Selecting the Texturizer filter in the Filter Gallery in Photoshop.
Choosing the Texturizer filter from the Texture category.

The options for the Texturizer filter appear in the upper right of the Filter Gallery.

Set the Texture option to Canvas, leave Scaling set to 100% and set the Relief value to 4. Then choose Bottom Right for the Light direction:

Setting the options for the Texturizer filter.
Setting the options for the Texturizer filter.

Click OK to close the Filter Gallery, and Photoshop fills the layer with the canvas texture.

Here's a close-up of the texture pattern to make it easier to see:

A canvas texture created using Photoshop's Texturizer filter in the Filter Gallery
The canvas texture created in the Filter Gallery.

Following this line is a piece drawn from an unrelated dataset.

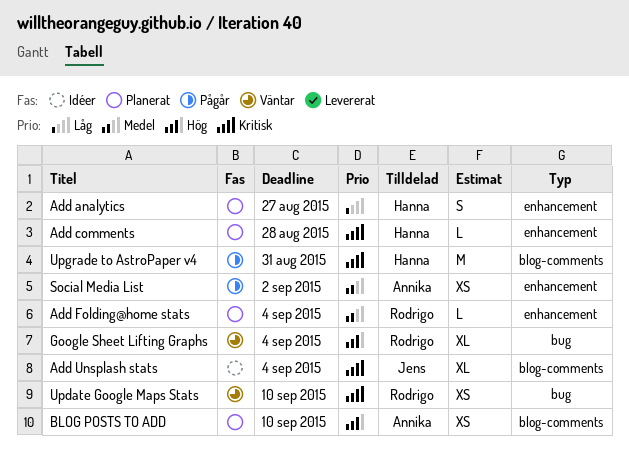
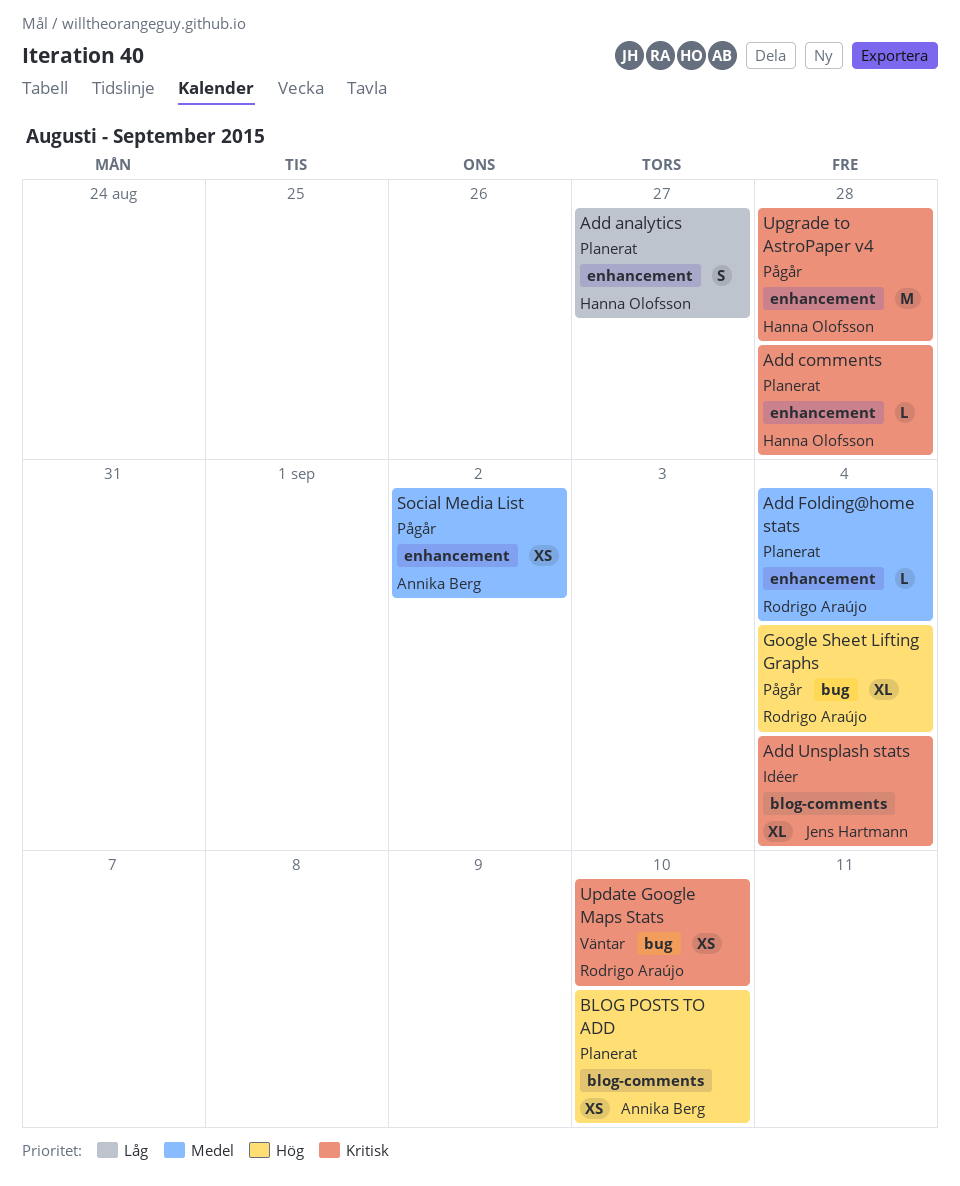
Google Sheet Lifting Graphs, status: Väntar -> Pågår
Upgrade to AstroPaper v4, label: blog-comments -> enhancement
Upgrade to AstroPaper v4, due: Aug 31 -> Aug 28

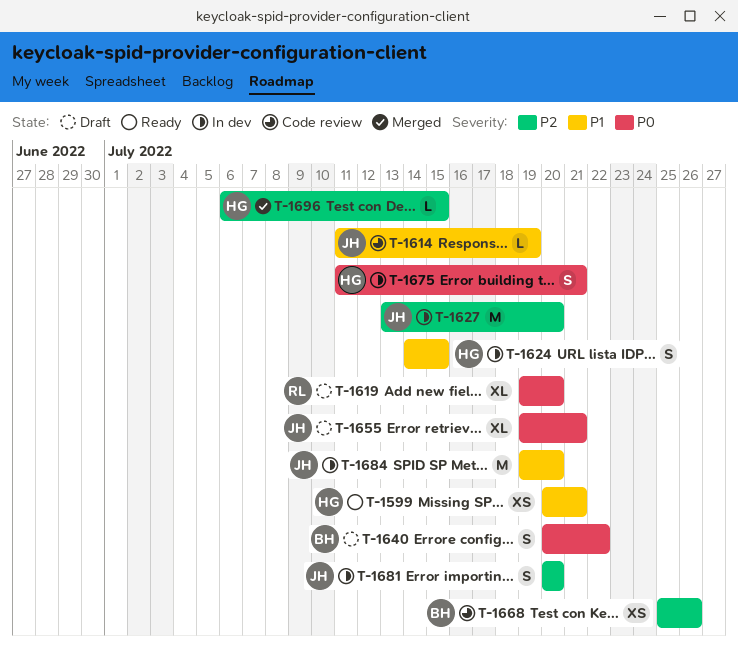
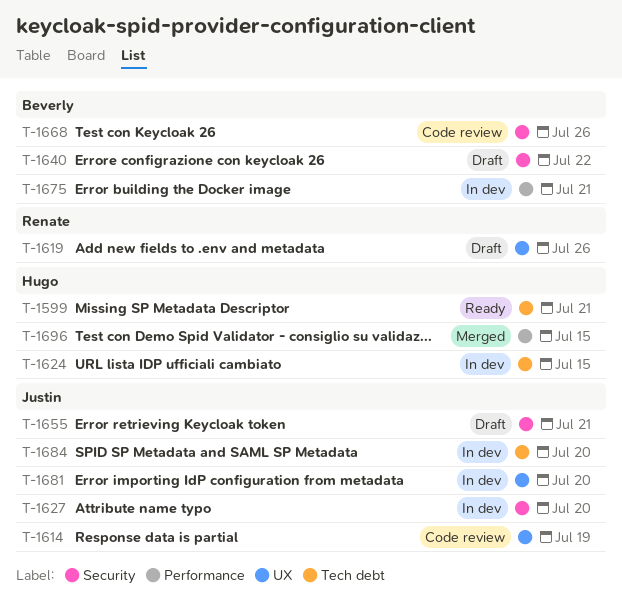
T-1619, due: Jul 20 -> Jul 26
T-1675, owner: Hugo -> Beverly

Step 4: Change the texture's blend mode

To blend the canvas texture with the image and the border, change the layer's blend mode from Normal to Multiply:

Changing the Texture layer's blend mode to Multiply in Photoshop's Layers panel
Setting the blend mode to Multiply.

Or for a stronger effect, try the Linear Burn blend mode instead:

Changing the Texture layer's blend mode to Linear Burn in Photoshop's Layers panel
Changing the blend mode to Linear Burn.

You can then adjust the texture's brightness if needed by lowering the layer's Opacity value:

Lowering the Texture layer opacity in Photoshop's layers panel
Lowering the layer's opacity.

Here's a close-up of my texture using the Linear Burn blend mode set to 70% opacity:

The result of blending the canvas texture with the image in Photoshop
The canvas texture blended with the image.

Related: Three ways to blend two images together in Photoshop!

How to change the color of the photo border

And finally, if you want a different color than white for your photo border, double-click on the fill layer's color swatch in the Layers panel:

Double-clicking the Solid Color fill layer's color swatch in Photoshop.
Double-clicking the color swatch.

This re-opens the Color Picker. Now you could choose a color from the Color Picker, but a better option is to sample a color directly from the image.

Simply move your mouse cursor over a color and then click to sample it. You can try different colors, and each time you click, Photoshop will set that color as the color of the border.

For example, I'll click on one of the flower petals:

Sampling a color from the image to use as the photo border color in Photoshop
Sampling a color from the image.

And that color instantly becomes the new color of my border.

Once you find a color you like, click OK to close the Color Picker:

A painted edges photo border created in Photoshop
The final result with the new photo border color.

And there we have it! That's how to create a painted edges photo border in Photoshop!